# How to groom my schnoodle



## pinksand (Dec 11, 2013)

I’ve been grooming our standard schnoodle puppy myself and have run into some questions now that he's 6 mo and his fur has grown. I grew up with a Beardie and helped with grooming so I’m comfortable brushing and dematting. I trim Charlie’s nails, the hair around his foot pads and around his eyes as needed. Brushing has been manageable, with very minimal matting so far. I pluck what inner ear hairs I can and trim what I can’t and keep them clean with wipes. I love his nice wavy black coat and have been putting off getting him trimmed because his undercoat is very gray. My only experience is with our Beardie that we never shaved so clipping shears are out of my comfort zone. It’s hard to research schnoodle grooming since they are a mixed breed and have varying coats. Charlie’s coat is soft, fine, and wavy. He gets more curl between brushings and after he gets wet. I’d love for his fur to stay the current length forever, but it sounds like he’ll need to be sheared or it will keep growing and growing? It sounds like stripping knives can be used on schnauzers and wire haired breeds but they aren't mentioned for schnoodles so maybe they don't make sense for the finer soft coats. Is shearing my best option?

Do you recommend I take him in for a professional trim and watch the first time? I’d probably go for a more doodle/like cut than a schnauzer trim since he’s got some waves. 

Here’s a link to his photo thread http://www.dogforums.com/dog-pictures-forum/245874-charlies-puppy-thread.html

He's obsessed with baths and is always hopping in the tub. I can't have him in the bathroom when I turn on the shower because he'll jump right in. Officially, he only gets 1 or 2 planned showers a month and I rub olive oil into his fur after to help restore moisture. He's also pretty good with being brushed and having his nails trimmed, although trimming his feet seems to tickle. I do always groom when he's nice and tired though


----------



## Tankstar (Dec 30, 2006)

I would call a groomer asap. puppies should start at the groomers for puppy intros as soon as they can. Id call and ask for a puppy intro which will be everything (nath blow dry brush nails ears and light triming of paws and face plus sanitary areas. 

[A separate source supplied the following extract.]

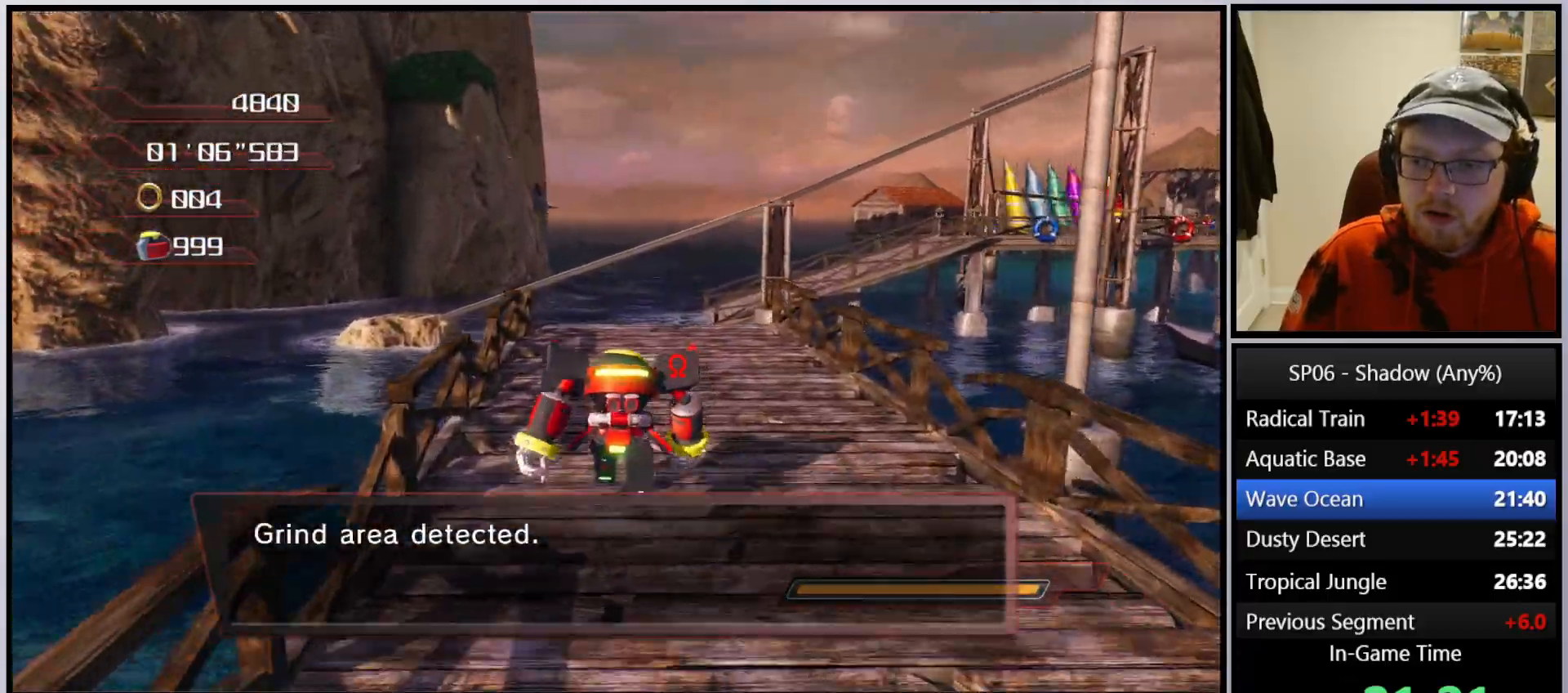
{"buttons": [], "left_stick": "up", "right_stick": "down-left", "events": [[450, "right_stick", "down-left"]]}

As a groomer. the last thing I want or need is a owner to stay. they 9 times out of 10 just make it worse for the dog, groomer and others in the shopl as all the dog will want to do is go to you. and look at you.


----------



## NicoleIsStoked (Aug 31, 2012)

no offence Pinksand, but your pup doesn't really look like a 'schnoodle'. was he a rescue? he looks more like a portugese water dog/soft coated wheaten/something else.

and Tankstar, while i understand where you are coming from, i would not use a groomer that did not allow me the option to stay if i wanted. having worked for a short time at a grooming salon, and having many friends that are groomers, i can fully sympathize with the difficulty of working on a dog that A) hadn't been groomed before and B) is being unknowingly antagonized by its owner. I don't think the owner should necessarily be able to stand over the dog while you work, but i think they should be allowed to hang around if they are more comfortable doing so. and i think it really should be a case my case thing, which i guess is why you did say 9 out of 10. my dog, for example, is better if anything when i'm there than if i'm not, though i know thats not usually the case.


----------



## pinksand (Dec 11, 2013)

He is a rescue and I don't take any offense. Whatever he is I love him to pieces! The only reason I would want to stay while he is groomed is to learn how to groom him myself down the road. I found a mobile groomer with fantastic reviews so I think I'll give her a try.


----------